The DHS proposal limits personal assistance to 275 hours per calendar month. Paid family members, likewise, are not allowed to work more than 40 hours a week. An exception to these restrictive limitations should be allowed when a crisis or emergency may require the aid of personal assistance beyond what is permitted.
• People receiving services will develop their own person-centered service delivery plan, with assistance as needed.
• Support workers will be allowed to help people learn to be more independent, instead of simply doing things for the person they support.
A person needs hands-on assistance or constant supervision and cueing in order to be eligible for CFSS. This highly restrictive service definition particularly penalizes persons with mental and cognitive disabilities, including mental illnesses, developmental disabilities and brain injuries, who require assistance with supervision and/or cueing, but who do not need constant supervision to do so.
• People may choose to use the money that is allocated for their services to purchase items that will increase their independence.
• People will have the choice to employ their own support workers, with assistance from a financial management service.
The CFSS proposal may be interpreted to exclude paying for Internet access.
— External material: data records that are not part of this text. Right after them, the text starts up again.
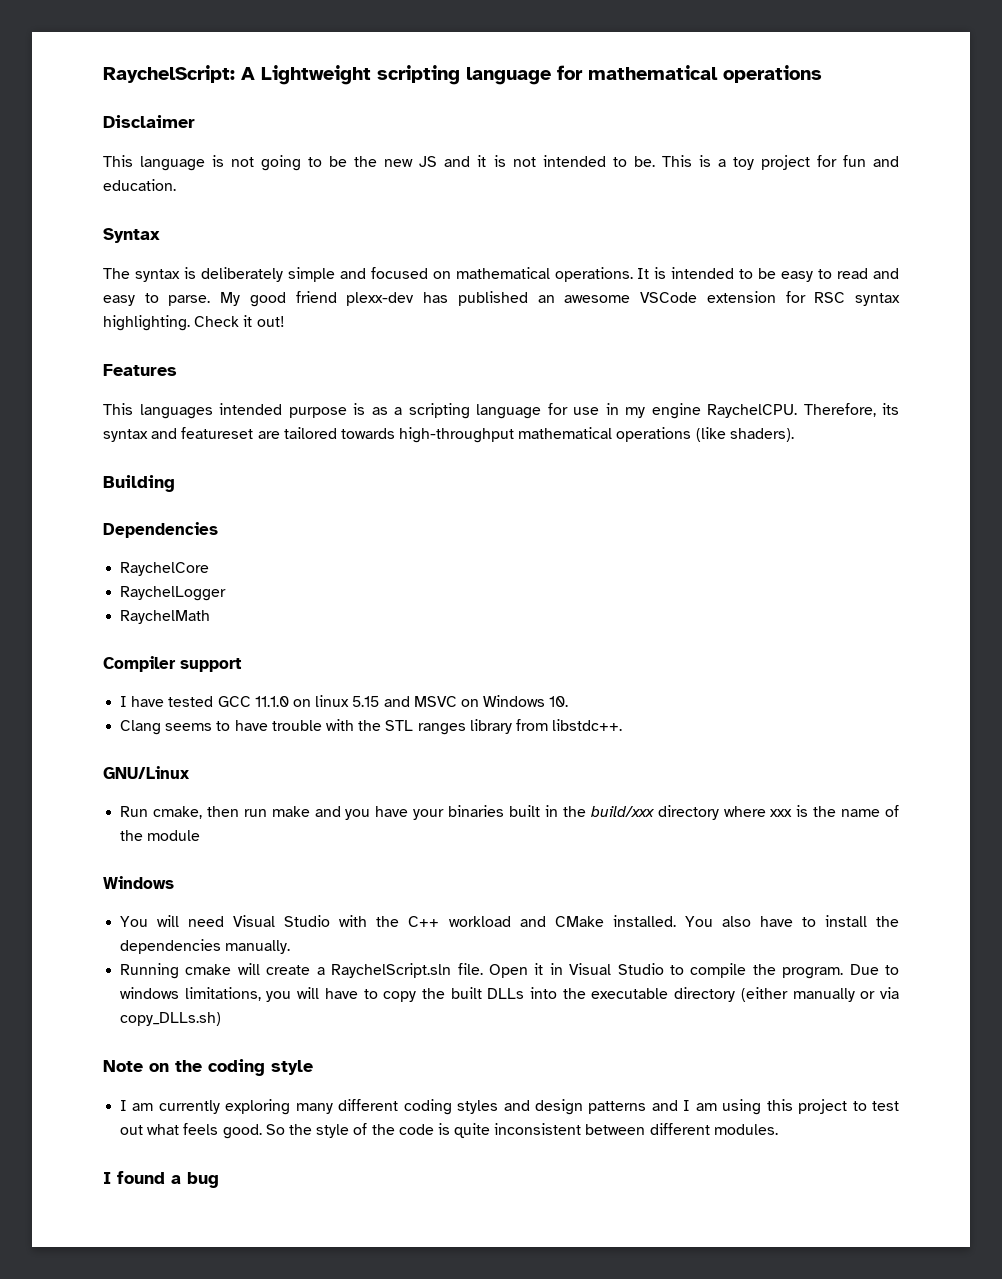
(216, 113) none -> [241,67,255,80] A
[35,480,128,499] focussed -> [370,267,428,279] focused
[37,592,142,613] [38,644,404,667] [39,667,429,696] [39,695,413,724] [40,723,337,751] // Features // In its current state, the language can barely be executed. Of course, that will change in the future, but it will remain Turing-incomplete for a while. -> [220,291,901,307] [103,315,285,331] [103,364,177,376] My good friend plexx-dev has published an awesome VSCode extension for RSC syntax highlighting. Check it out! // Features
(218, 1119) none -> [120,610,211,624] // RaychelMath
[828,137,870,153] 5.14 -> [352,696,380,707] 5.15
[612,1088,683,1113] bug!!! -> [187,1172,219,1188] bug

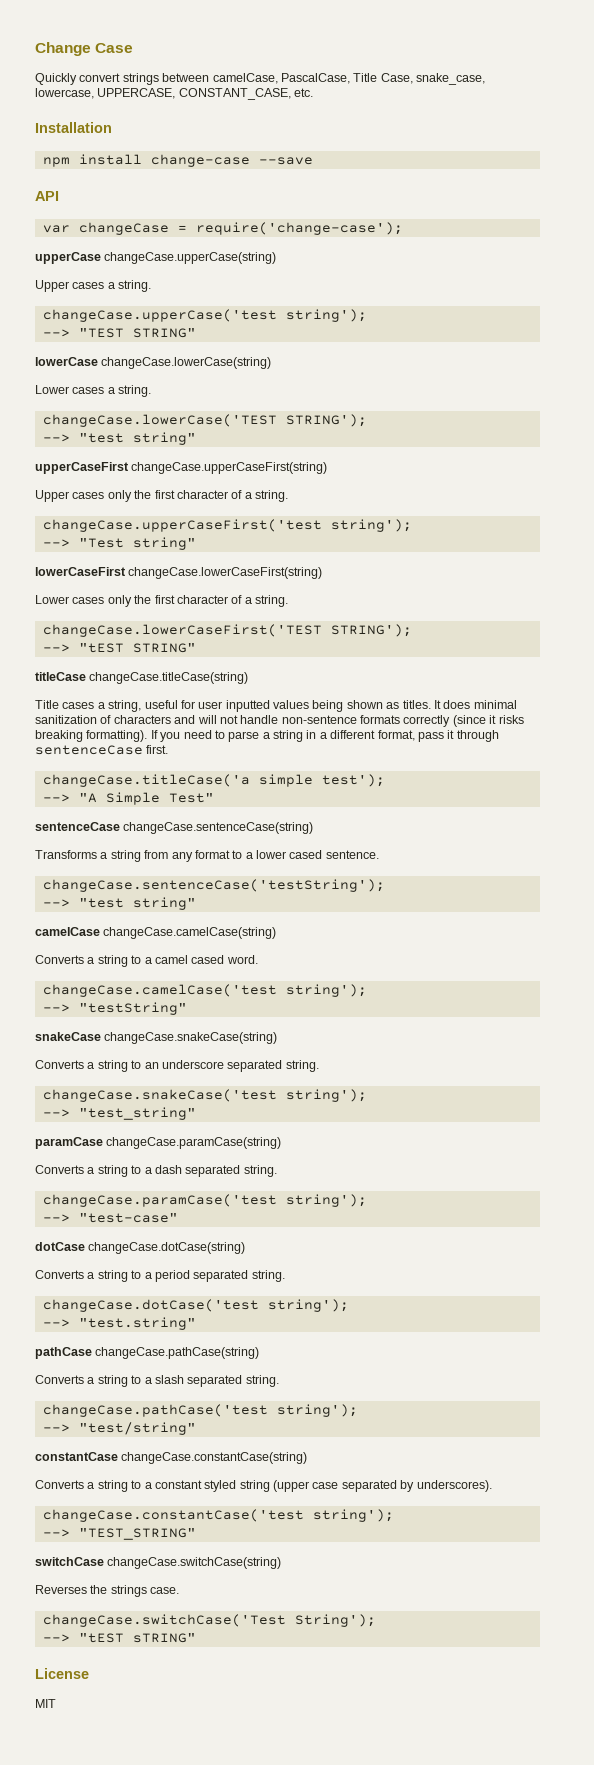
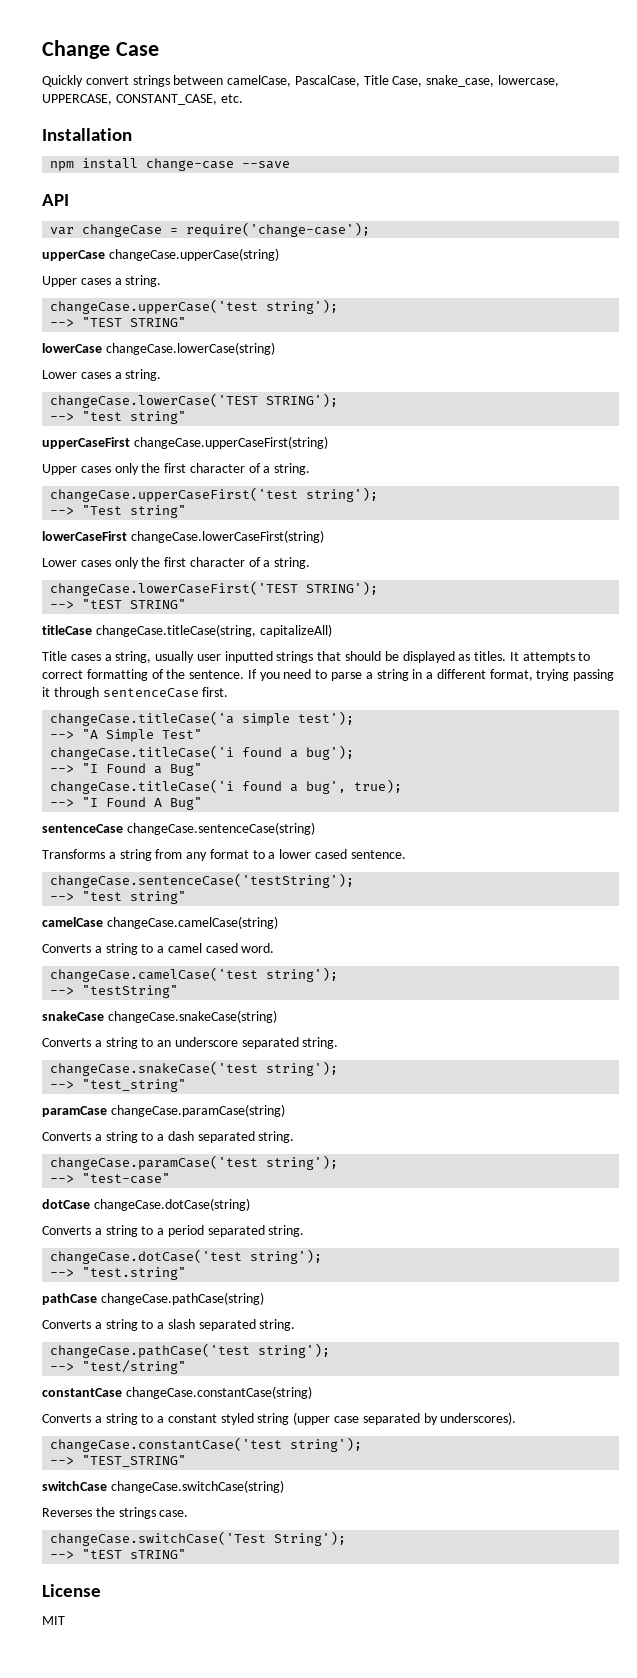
[89,672,249,684] changeCase.titleCase(string) -> [95,624,332,637] changeCase.titleCase(string, capitalizeAll)
[144,700,517,712] [35,715,524,727] [35,730,148,742] useful for user inputted values being shown as titles. It does minimal sanitization of characters and will not handle non-sentence formats correctly (since it risks breaking formatting). -> [155,651,591,663] [42,669,245,681] usually user inputted strings that should be displayed as titles. It attempts to correct formatting of the sentence.
[417,732,444,742] pass -> [536,669,615,681] trying passing
(214, 798) none -> [50,745,355,760] [50,763,203,776] [50,779,403,794] [50,797,203,810] // changeCase.titleCase('i found a bug'); // --> "I Found a Bug" // changeCase.titleCase('i found a bug', true); // --> "I Found A Bug"

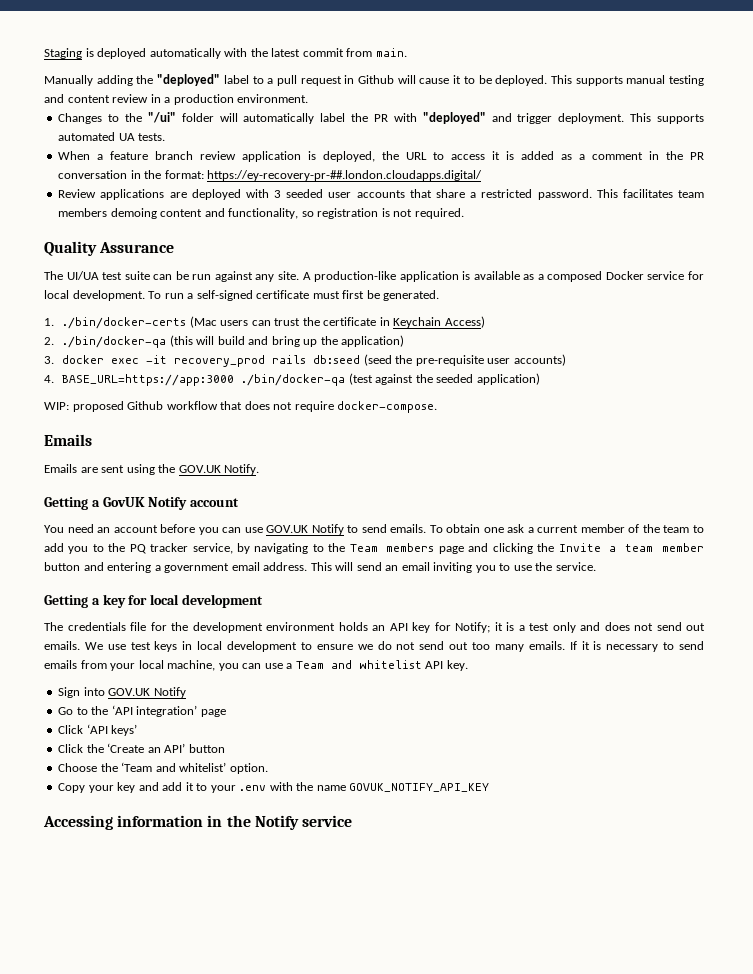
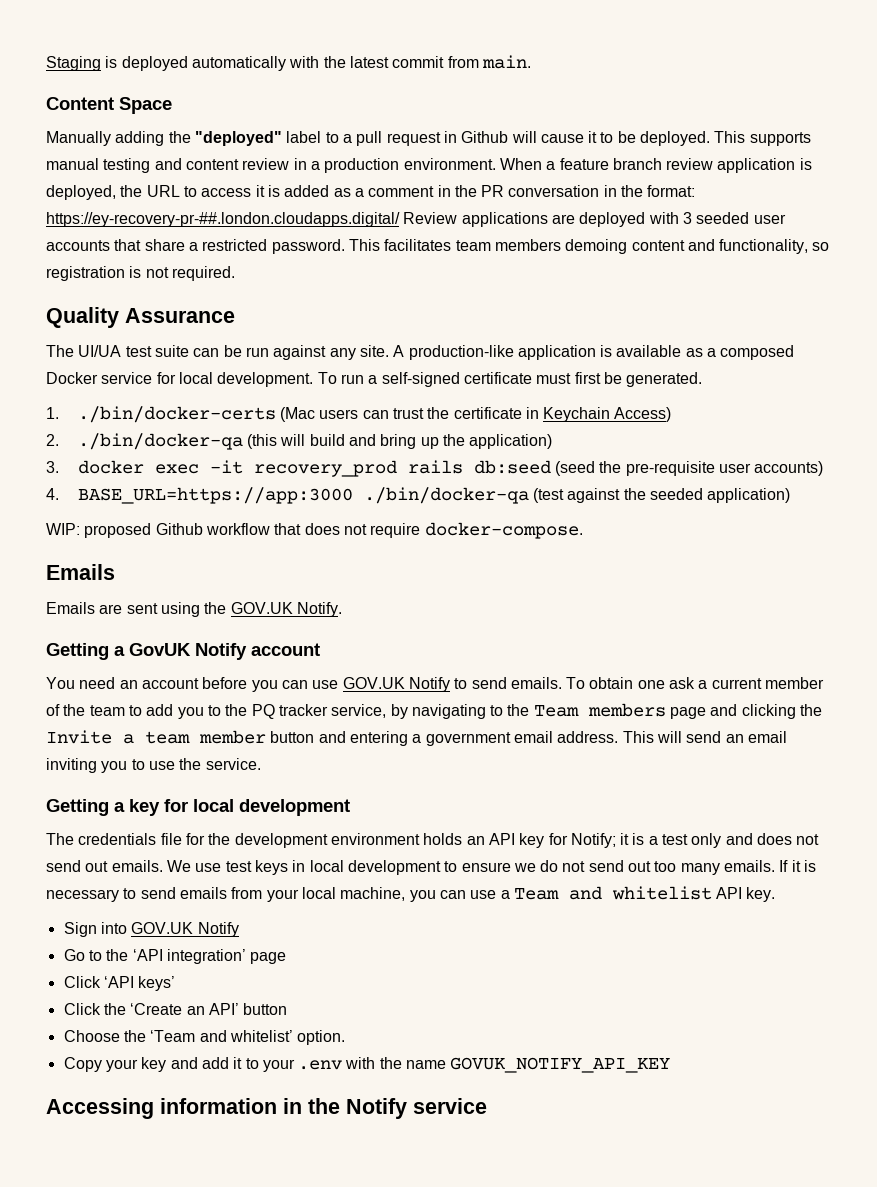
(407, 52) none -> [46,97,172,114] // Content Space
[58,112,705,124] [58,132,166,141] // Changes to the "/ui" folder will automatically label the PR with "deployed" and trigger deployment. This supports automated UA tests. // -> (496, 164) none
(483, 175) // -> (400, 219) none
The proposal should be revised to make clear that payment for Internet access is available under CFSS.
Even with all of these potential benefits, there are still many questions about how CFSS will be implemented. The comment period ended February 12. Nonetheless, it is crucial that everyone involved with the PCA program to stay engaged with the transition to CFSS, especially people who receive services.
DHS claims that its state plan amendment should take effect on April 1, 2014. This self-imposed deadline cannot be met if the CFSS program is to get off to a good start. MnChoices is a tool to be used to assess eligibility, as well as an individual’s abilities and limitations and their desires and goals although this program is not specifically mentions. MnChoices will not be rolled out to all of the counties until June 2014 under the existing DHS timeline, assuming there are no more delays. Under an April 1 effective date, persons with disabilities will be assessed or reassessed by a variety of different tools until MnChoices is fully implemented. One concern is that assessment of individuals with disabilities between April 1 and June 2014 may lead to different and inferior CFSS services. Whether or not this result would violate Medicaid nondiscrimination law or the ADA, it is poor policy. It is hard to see what harm would be if the start of CFSS was delayed until MnChoices is implemented in all 87 counties. The inadequacies of the current draft amendment maybe inconsistent with the state’s Olmstead Plan and this question cannot be answered without a thorough review of both the Olmstead Plan and the CFSS proposal.